Mental health affects us all – and has real impacts on our lives. At HWDSB, we are committed to supporting the mental health and well-being of all students and staff. We believe that this is much more than the absence of illness. We embrace Public Health Canada’s definition of positive mental health as:
“the capacity of each and all of us to feel, think, and act in ways that enhance our ability to enjoy life and deal with the challenges we face. It is a positive sense of emotional and social well-being that respects the importance of culture, equity, social justice, interconnections and personal dignity.”
Schools are an ideal place to help promote and support student mental health and well-being. Please explore our initiatives and supports below, and reach out if you have questions.
If you have concerns about your child’s mental health, please…
1. Speak with your child’s SCHOOL – staff are there to help. Consider use of our service HWDSB Helps, an anonymous app, text and web chat support.
2. Contact your family DOCTOR.
3. Reach out to CONTACT HAMILTON to connect to mental health and community services for children and youth. Dial 905-570-8888, www.contacthamilton.ca.
4. Find more community services by dialing 211 or online at informationhamilton.ca/redbook.
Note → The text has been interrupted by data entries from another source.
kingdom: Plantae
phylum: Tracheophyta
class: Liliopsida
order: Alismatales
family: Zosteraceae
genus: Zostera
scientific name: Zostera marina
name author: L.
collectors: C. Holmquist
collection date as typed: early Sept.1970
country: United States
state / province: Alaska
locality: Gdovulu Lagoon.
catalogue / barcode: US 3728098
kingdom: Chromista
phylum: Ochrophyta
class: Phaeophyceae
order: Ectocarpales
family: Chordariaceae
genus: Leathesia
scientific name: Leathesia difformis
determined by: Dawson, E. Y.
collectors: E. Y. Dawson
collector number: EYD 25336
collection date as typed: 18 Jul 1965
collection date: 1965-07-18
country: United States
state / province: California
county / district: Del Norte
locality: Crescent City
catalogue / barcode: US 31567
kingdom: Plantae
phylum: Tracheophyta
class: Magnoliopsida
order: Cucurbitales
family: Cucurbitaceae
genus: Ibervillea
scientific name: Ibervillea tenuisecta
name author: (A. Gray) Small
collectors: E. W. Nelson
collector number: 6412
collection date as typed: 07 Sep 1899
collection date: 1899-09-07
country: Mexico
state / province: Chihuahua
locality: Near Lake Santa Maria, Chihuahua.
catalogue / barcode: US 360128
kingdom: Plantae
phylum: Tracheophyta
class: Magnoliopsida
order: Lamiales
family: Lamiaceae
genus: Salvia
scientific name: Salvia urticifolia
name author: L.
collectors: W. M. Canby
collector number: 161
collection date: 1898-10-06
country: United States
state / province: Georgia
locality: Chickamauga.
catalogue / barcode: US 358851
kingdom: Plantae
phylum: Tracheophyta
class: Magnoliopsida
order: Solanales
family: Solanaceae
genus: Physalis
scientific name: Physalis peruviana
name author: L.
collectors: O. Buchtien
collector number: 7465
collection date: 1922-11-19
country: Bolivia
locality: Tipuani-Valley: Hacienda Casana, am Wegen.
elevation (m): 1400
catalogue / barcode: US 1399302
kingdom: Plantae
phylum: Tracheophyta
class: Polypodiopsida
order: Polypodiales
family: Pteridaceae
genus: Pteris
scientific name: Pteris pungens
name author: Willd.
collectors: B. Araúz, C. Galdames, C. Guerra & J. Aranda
5. Contact KIDS HELP PHONE at 1-800-668-6868 or kidshelpphone.ca
Staff work hard to make schools safe, welcoming and positive places to learn. Still, students may be uncomfortable speaking with adults about concerns. As part of We Help, students will engage in age-appropriate classroom discussions about helping peers who are upset, distressed or isolated. Students will learn how to recognize when someone is upset, what they can do help and when to involve an adult.
Families may notice new posters on HWDSB websites, online learning areas and in your child’s school. We hope that families can help reinforce this work. No student needs to suffer alone, and no child needs to feel like they must “fix” their peers who are in distress. We want students to know how to recognize when someone is struggling, and that adults at school are there to help.